> [JOB A]: In the astronomy read-out listing, change "threshold" to "limit" in everything from the start of the listing down through the line containing "Tile 7 of 4", and give those lines back with nothing else altered.

You know the image of the serene swan gliding across the water but underneath the water they are flat out. To most of those around us, we are flying it. We are getting stuff done at work, going to social occasions, caring for those in our family and doing it all without a bother in the world. But inside we are like a high speed computer on crack with about 50 open tabs at any given moment as we desperately try and make sure we don’t let any of the spinning plates drop. And god help us if one of those plates does drop…..we won’t need anyone else to criticise us because we are our own in-built expert critics — always ready to go with a cutting internal remark about ourselves. Does this ring true for you? I understand overwhelm like it's my best friend. Chemically, I'm sure there's mad stuff happening in our bodies when we are overwhelmed for long period of time -- cortisol is high, our adrenal glands are depleted and we are exhausted. All. The. Time.
I'm no expert on that particular aspect (check out people like @healthwithholland on instagram if you feel like learning more about this aspect of overwhelm).
What does Overwhelm feel like?
What I am an expert on, however, is how it feels in the body. It feels like you’re both numb and feeling it all too much at the same time. It feels like a nauseous and tight stomach all day. It feels like a weight sitting on your chest or shoulders. It feels like a pressure around your head. It feels like comfort eating or a lack of appetite. It feels like you’re filled with darkness when all you want to do is feel the light. It feels like all the joy is being sucked out of things you used to enjoy.. It feels like you will never get through the to-do list and so you will never get to relax. It feels like you can’t summon the interest in doing the things you “have” to do. It feels like guilt and shame when you do the things that bring you a bit of joy rather than doing the things you “have” to do. It feels like if one more person asks you for something you will lose your mind. To quote from Shrek…..it feels like you’re a donkey on the edge!!!!

> [JOB B]:
Answer these questions about the piece on overwhelm:
(i) Which Instagram account does the writer point to for learning more about the chemical side of overwhelm?
(ii) From which film does the writer quote?
(iii) About how many open tabs does the writer say we have at any given moment?

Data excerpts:
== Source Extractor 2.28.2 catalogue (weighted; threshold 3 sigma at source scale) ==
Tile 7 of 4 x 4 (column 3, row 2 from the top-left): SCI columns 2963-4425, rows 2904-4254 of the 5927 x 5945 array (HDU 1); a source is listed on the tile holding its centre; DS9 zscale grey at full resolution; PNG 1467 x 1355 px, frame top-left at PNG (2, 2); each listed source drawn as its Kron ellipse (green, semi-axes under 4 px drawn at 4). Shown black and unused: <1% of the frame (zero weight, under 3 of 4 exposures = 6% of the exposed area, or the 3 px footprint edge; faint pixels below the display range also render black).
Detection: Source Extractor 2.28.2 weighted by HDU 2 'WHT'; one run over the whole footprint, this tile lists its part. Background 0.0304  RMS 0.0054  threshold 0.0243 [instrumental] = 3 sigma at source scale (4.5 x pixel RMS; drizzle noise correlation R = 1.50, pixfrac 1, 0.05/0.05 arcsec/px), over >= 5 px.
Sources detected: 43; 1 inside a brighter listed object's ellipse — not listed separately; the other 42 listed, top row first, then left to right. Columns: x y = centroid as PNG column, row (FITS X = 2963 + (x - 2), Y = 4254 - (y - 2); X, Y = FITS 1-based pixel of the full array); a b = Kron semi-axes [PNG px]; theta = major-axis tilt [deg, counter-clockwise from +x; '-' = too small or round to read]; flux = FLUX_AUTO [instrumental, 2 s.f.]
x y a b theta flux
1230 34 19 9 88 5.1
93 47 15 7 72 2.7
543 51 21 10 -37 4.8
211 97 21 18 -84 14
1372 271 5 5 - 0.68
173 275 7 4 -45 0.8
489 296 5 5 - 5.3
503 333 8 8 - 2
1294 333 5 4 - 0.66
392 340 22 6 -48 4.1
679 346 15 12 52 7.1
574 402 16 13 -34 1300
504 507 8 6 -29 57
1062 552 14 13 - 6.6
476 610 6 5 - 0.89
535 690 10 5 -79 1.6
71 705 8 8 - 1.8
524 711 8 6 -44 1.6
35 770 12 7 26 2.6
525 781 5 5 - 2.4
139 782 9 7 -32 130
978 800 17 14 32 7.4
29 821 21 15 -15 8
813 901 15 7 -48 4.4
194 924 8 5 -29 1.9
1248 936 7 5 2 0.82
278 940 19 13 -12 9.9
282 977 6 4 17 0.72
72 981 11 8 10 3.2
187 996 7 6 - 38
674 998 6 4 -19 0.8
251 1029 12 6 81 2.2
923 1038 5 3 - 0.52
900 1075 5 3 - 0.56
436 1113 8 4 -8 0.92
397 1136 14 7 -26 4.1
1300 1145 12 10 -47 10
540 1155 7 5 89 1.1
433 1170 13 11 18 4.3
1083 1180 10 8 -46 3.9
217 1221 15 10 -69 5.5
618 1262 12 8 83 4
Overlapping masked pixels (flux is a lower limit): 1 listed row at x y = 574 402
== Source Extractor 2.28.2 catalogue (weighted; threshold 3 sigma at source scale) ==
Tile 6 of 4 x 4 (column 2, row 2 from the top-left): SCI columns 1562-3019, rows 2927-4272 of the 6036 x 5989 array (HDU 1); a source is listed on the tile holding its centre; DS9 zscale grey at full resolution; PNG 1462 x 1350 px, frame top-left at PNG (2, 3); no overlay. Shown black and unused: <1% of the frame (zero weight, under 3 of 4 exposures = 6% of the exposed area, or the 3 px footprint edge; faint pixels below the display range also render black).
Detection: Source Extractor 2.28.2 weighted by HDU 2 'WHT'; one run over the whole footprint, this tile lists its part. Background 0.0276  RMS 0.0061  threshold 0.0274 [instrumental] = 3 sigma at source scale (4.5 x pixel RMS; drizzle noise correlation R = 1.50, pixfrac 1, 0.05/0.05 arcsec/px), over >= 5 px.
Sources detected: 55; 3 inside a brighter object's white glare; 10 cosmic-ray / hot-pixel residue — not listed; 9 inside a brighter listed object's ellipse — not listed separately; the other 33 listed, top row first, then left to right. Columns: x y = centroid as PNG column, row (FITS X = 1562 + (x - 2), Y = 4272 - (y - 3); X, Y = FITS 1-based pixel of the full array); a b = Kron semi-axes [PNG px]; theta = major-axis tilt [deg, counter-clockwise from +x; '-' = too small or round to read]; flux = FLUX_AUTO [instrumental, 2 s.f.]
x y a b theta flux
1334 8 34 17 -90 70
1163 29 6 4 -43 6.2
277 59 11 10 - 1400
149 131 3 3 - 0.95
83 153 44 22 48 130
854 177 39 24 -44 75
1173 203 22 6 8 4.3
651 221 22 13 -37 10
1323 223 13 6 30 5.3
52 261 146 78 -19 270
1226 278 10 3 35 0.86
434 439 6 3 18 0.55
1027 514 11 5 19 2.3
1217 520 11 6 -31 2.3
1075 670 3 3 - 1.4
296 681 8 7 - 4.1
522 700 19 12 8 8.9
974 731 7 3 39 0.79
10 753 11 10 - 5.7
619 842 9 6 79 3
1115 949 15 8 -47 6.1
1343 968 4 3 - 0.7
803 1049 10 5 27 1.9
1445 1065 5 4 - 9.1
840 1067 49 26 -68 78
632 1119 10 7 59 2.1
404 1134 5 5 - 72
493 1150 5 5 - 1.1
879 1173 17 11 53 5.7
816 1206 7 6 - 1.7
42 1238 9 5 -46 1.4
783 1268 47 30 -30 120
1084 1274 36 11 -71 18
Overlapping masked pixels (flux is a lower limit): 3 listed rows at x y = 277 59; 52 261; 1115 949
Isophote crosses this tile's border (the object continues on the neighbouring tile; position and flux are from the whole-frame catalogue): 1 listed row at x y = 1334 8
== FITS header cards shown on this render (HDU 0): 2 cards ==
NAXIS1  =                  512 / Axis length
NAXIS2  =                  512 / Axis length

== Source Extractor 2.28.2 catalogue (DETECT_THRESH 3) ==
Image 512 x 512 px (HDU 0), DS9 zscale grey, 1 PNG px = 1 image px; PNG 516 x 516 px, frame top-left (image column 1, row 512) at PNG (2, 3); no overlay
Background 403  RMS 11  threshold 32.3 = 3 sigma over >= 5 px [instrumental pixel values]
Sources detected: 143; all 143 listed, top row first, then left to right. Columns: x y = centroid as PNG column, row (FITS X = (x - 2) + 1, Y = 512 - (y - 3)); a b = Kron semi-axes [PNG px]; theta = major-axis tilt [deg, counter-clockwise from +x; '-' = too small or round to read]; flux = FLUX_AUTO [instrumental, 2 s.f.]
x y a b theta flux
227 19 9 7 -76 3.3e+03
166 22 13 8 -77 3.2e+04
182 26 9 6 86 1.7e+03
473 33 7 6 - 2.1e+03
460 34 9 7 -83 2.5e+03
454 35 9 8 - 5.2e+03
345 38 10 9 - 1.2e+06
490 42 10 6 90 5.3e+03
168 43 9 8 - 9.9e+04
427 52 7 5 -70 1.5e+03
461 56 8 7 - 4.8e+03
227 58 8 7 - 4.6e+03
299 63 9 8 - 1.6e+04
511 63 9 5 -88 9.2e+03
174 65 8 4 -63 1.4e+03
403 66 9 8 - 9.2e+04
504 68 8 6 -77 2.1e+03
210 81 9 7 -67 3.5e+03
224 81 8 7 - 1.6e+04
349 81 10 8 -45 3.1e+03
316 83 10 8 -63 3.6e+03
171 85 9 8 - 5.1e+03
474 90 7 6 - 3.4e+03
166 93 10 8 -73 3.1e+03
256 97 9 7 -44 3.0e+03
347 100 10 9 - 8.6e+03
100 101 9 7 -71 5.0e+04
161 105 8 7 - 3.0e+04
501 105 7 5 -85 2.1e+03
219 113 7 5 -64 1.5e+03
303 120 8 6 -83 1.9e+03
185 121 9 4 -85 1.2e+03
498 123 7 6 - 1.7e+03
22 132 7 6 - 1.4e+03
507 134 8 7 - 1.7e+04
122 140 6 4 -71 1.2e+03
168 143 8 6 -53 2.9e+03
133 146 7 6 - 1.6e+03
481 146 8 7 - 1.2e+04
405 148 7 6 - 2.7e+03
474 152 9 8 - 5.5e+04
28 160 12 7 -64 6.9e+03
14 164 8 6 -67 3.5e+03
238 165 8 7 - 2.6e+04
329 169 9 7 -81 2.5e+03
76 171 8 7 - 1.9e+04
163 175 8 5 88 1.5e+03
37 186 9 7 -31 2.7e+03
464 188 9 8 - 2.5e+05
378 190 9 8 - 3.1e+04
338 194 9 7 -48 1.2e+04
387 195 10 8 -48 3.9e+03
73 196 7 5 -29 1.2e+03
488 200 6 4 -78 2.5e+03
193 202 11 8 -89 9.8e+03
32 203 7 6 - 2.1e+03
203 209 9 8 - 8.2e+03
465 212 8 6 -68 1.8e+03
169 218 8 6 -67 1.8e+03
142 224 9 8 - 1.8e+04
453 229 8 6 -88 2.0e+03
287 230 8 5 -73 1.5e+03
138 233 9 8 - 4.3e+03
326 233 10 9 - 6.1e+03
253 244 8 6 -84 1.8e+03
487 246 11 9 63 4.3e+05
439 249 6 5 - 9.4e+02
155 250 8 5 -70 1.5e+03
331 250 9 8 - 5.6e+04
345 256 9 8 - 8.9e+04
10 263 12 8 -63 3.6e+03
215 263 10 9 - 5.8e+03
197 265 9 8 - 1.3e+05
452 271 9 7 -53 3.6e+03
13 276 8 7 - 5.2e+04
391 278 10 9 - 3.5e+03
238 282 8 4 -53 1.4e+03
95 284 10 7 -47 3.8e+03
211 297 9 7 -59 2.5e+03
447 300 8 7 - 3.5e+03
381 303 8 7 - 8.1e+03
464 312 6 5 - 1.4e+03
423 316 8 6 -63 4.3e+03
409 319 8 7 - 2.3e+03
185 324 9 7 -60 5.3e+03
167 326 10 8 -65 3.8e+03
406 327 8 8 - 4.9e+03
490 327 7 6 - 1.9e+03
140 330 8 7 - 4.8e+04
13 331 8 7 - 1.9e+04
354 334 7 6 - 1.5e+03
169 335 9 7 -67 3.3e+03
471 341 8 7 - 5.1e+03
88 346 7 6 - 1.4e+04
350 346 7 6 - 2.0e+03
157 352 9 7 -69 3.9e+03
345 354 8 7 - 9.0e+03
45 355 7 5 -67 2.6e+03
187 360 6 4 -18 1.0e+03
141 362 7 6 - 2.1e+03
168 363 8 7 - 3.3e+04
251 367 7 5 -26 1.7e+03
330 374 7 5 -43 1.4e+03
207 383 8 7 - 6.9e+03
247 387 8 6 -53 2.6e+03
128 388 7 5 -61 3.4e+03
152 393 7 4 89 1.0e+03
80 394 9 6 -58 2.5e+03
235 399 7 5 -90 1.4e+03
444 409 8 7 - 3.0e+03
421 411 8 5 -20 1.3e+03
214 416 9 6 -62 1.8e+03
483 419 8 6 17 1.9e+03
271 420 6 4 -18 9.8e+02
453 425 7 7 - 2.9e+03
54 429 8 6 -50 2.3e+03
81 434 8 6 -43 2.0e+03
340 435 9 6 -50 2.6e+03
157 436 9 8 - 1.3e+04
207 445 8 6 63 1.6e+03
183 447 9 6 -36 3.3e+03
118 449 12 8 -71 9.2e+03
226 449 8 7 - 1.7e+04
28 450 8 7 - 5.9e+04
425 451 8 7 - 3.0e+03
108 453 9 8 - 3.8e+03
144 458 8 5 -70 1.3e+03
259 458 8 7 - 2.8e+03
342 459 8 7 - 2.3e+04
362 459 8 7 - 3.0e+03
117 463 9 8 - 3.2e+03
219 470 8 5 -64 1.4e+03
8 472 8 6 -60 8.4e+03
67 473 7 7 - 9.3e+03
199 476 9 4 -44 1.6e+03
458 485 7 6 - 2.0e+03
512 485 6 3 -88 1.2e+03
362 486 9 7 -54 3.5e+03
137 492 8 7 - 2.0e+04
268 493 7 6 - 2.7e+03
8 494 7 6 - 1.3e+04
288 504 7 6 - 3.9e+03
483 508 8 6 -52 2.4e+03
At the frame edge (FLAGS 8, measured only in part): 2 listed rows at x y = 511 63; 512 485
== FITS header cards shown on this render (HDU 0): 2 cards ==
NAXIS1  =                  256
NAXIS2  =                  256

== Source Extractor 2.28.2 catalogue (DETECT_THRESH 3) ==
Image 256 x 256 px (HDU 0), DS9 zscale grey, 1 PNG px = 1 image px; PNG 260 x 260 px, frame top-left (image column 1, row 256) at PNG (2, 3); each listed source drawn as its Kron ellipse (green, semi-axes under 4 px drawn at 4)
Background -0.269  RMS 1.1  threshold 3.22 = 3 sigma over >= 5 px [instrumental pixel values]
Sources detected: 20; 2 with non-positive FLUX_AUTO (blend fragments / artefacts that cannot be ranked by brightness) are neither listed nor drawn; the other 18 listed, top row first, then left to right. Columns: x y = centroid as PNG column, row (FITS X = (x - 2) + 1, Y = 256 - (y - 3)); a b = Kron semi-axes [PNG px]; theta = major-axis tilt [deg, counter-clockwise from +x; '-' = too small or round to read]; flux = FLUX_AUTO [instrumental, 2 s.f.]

> [WRITTEN RESPONSE A]:
== Source Extractor 2.28.2 catalogue (weighted; limit 3 sigma at source scale) ==
Tile 7 of 4 x 4 (column 3, row 2 from the top-left): SCI columns 2963-4425, rows 2904-4254 of the 5927 x 5945 array (HDU 1); a source is listed on the tile holding its centre; DS9 zscale grey at full resolution; PNG 1467 x 1355 px, frame top-left at PNG (2, 2); each listed source drawn as its Kron ellipse (green, semi-axes under 4 px drawn at 4). Shown black and unused: <1% of the frame (zero weight, under 3 of 4 exposures = 6% of the exposed area, or the 3 px footprint edge; faint pixels below the display range also render black).

> [WRITTEN RESPONSE B]:
(i) @healthwithholland
(ii) Shrek
(iii) About 50